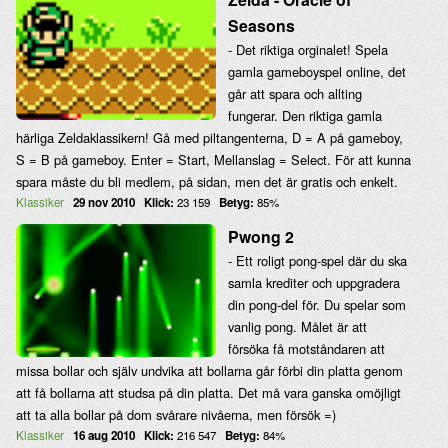
Seasons
- Det riktiga orginalet! Spela
gamla gameboyspel online, det
går att spara och allting
fungerar. Den riktiga gamla
härliga Zeldaklassikern! Gå med piltangenterna, D = A på gameboy,
S = B på gameboy. Enter = Start, Mellanslag = Select. För att kunna
spara måste du bli medlem, på sidan, men det är gratis och enkelt.
Klassiker
29 nov 2010
Klick:
23 159
Betyg:
85%
Pwong 2
- Ett roligt pong-spel där du ska
samla krediter och uppgradera
din pong-del för. Du spelar som
vanlig pong. Målet är att
försöka få motståndaren att
missa bollar och själv undvika att bollarna går förbi din platta genom
att få bollarna att studsa på din platta. Det må vara ganska omöjligt
att ta alla bollar på dom svårare nivåerna, men försök =)
Klassiker
16 aug 2010
Klick:
216 547
Betyg:
84%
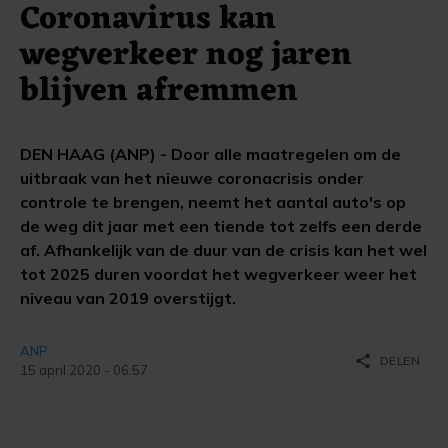
Coronavirus kan
wegverkeer nog jaren
blijven afremmen
DEN HAAG (ANP) - Door alle maatregelen om de
uitbraak van het nieuwe coronacrisis onder
controle te brengen, neemt het aantal auto's op
de weg dit jaar met een tiende tot zelfs een derde
af. Afhankelijk van de duur van de crisis kan het wel
tot 2025 duren voordat het wegverkeer weer het
niveau van 2019 overstijgt.
ANP
share
DELEN
15 april 2020 - 06:57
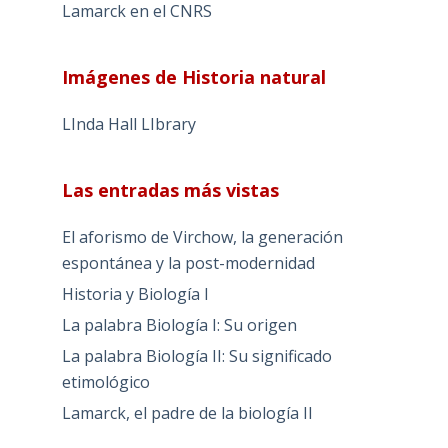
Lamarck en el CNRS
Imágenes de Historia natural
LInda Hall LIbrary
Las entradas más vistas
El aforismo de Virchow, la generación
espontánea y la post-modernidad
Historia y Biología I
La palabra Biología I: Su origen
La palabra Biología II: Su significado
etimológico
Lamarck, el padre de la biología II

****************

### Instructions for the task
Should a record include a picture, drop the picture and write out the remainder exactly.

### Answer to the problem
Seasons
- Det riktiga orginalet! Spela
gamla gameboyspel online, det
går att spara och allting
fungerar. Den riktiga gamla
härliga Zeldaklassikern! Gå med piltangenterna, D = A på gameboy,
S = B på gameboy. Enter = Start, Mellanslag = Select. För att kunna
spara måste du bli medlem, på sidan, men det är gratis och enkelt.
Klassiker
29 nov 2010
Klick:
23 159
Betyg:
85%
Pwong 2
- Ett roligt pong-spel där du ska
samla krediter och uppgradera
din pong-del för. Du spelar som
vanlig pong. Målet är att
försöka få motståndaren att
missa bollar och själv undvika att bollarna går förbi din platta genom
att få bollarna att studsa på din platta. Det må vara ganska omöjligt
att ta alla bollar på dom svårare nivåerna, men försök =)
Klassiker
16 aug 2010
Klick:
216 547
Betyg:
84%
Coronavirus kan
wegverkeer nog jaren
blijven afremmen
DEN HAAG (ANP) - Door alle maatregelen om de
uitbraak van het nieuwe coronacrisis onder
controle te brengen, neemt het aantal auto's op
de weg dit jaar met een tiende tot zelfs een derde
af. Afhankelijk van de duur van de crisis kan het wel
tot 2025 duren voordat het wegverkeer weer het
niveau van 2019 overstijgt.
ANP
share
DELEN
15 april 2020 - 06:57
Lamarck en el CNRS
Imágenes de Historia natural
LInda Hall LIbrary
Las entradas más vistas
El aforismo de Virchow, la generación
espontánea y la post-modernidad
Historia y Biología I
La palabra Biología I: Su origen
La palabra Biología II: Su significado
etimológico
Lamarck, el padre de la biología II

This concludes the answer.